▶ [ACTIVITY]:
Leaving the pictures aside, repeat every line below exactly.

▶ [SUPPLIED DATA]:
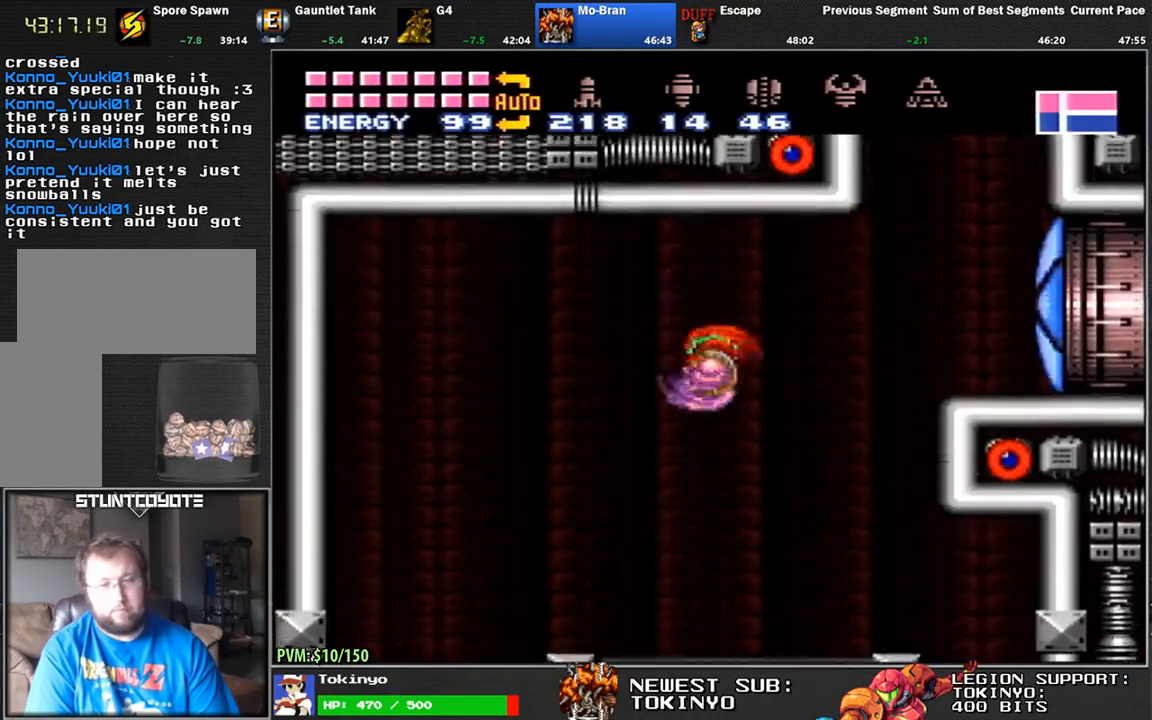
{"dt_ms": 500, "buttons": ["R1"], "events": [[183, "DPAD_LEFT", "up"], [267, "DPAD_RIGHT", "down"], [333, "R1", "down"], [350, "DPAD_RIGHT", "up"]]}
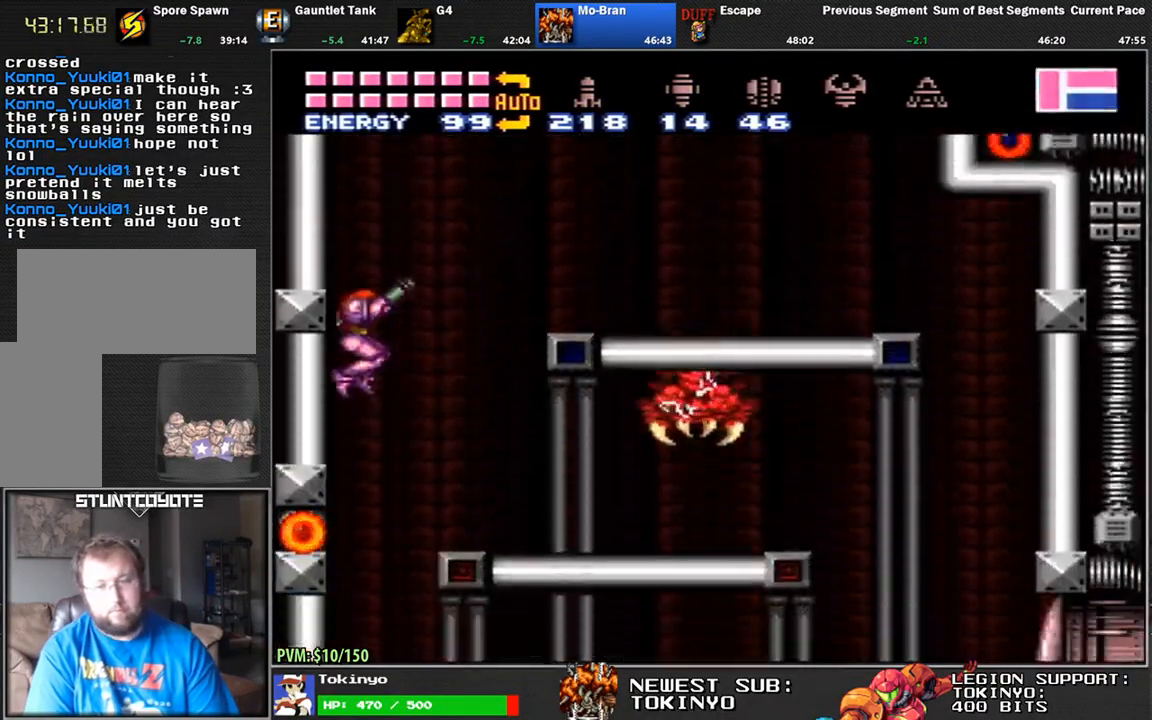
{"dt_ms": 500, "buttons": ["DPAD_UP"], "events": [[283, "DPAD_RIGHT", "down"], [333, "R1", "up"], [383, "DPAD_RIGHT", "up"], [467, "DPAD_UP", "down"]]}
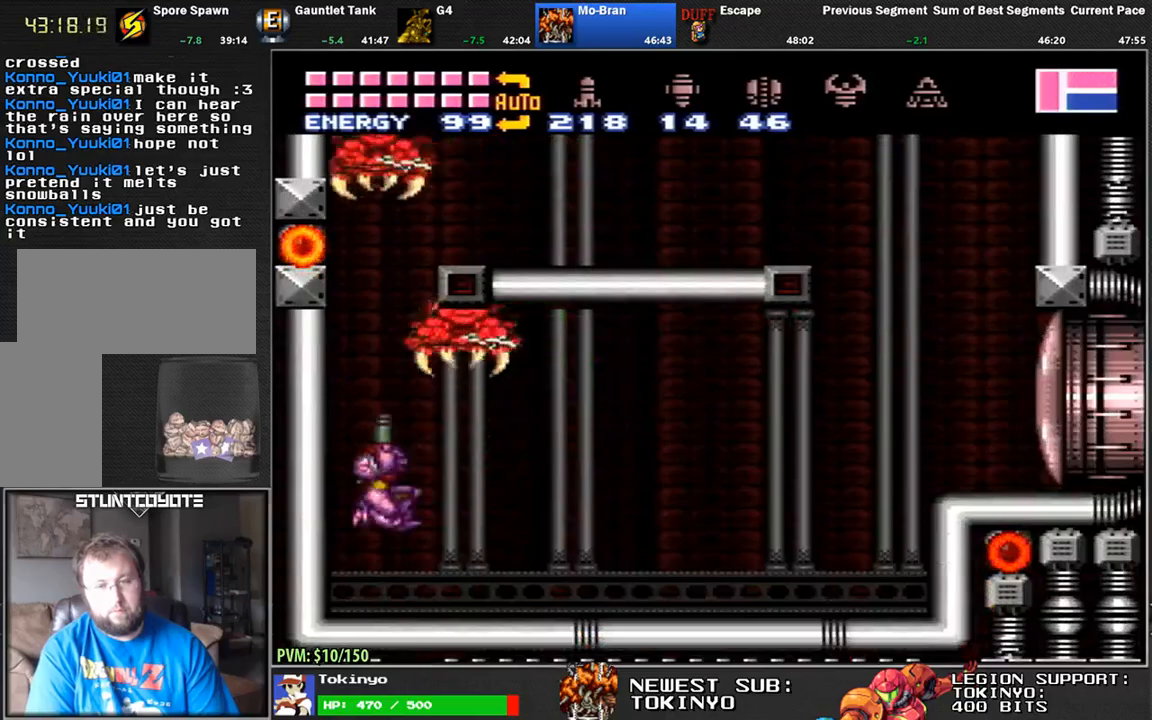
{"dt_ms": 500, "buttons": ["Y", "DPAD_UP"], "events": [[50, "Y", "down"], [100, "Y", "up"], [217, "X", "down"], [267, "X", "up"], [350, "X", "down"], [383, "X", "up"], [500, "Y", "down"]]}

▶ [SOLUTION]:
{"dt_ms": 500, "buttons": ["R1"], "events": [[183, "DPAD_LEFT", "up"], [267, "DPAD_RIGHT", "down"], [333, "R1", "down"], [350, "DPAD_RIGHT", "up"]]}
{"dt_ms": 500, "buttons": ["DPAD_UP"], "events": [[283, "DPAD_RIGHT", "down"], [333, "R1", "up"], [383, "DPAD_RIGHT", "up"], [467, "DPAD_UP", "down"]]}
{"dt_ms": 500, "buttons": ["Y", "DPAD_UP"], "events": [[50, "Y", "down"], [100, "Y", "up"], [217, "X", "down"], [267, "X", "up"], [350, "X", "down"], [383, "X", "up"], [500, "Y", "down"]]}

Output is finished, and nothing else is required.